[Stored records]
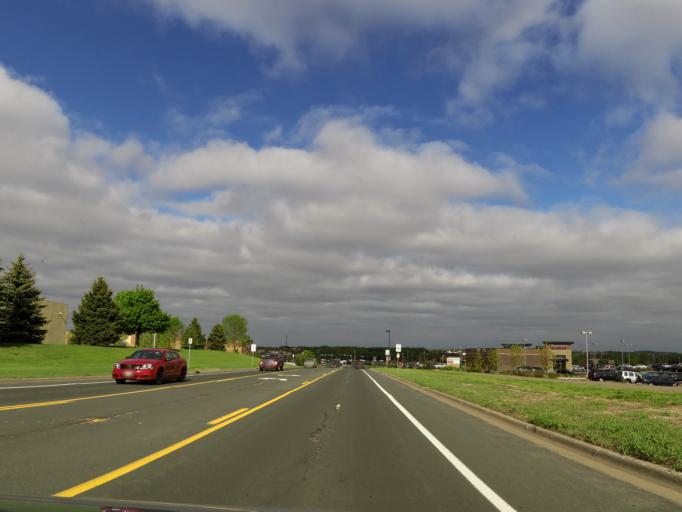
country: US
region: Minnesota
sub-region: Washington County
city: Woodbury
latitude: 44.9415
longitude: -92.9103
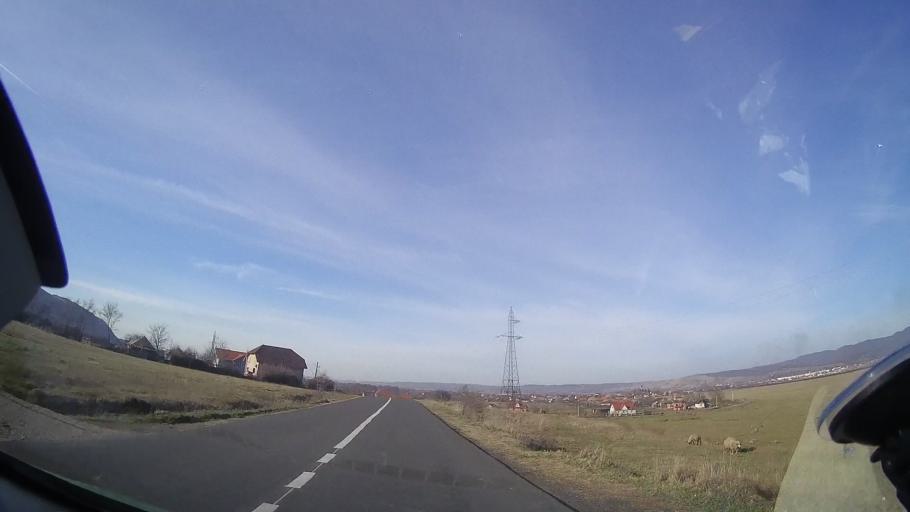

**Your task:** Return every line of the listing above word for word, but leave out the pictures.

**Written answer:**
country: US
region: Minnesota
sub-region: Washington County
city: Woodbury
latitude: 44.9415
longitude: -92.9103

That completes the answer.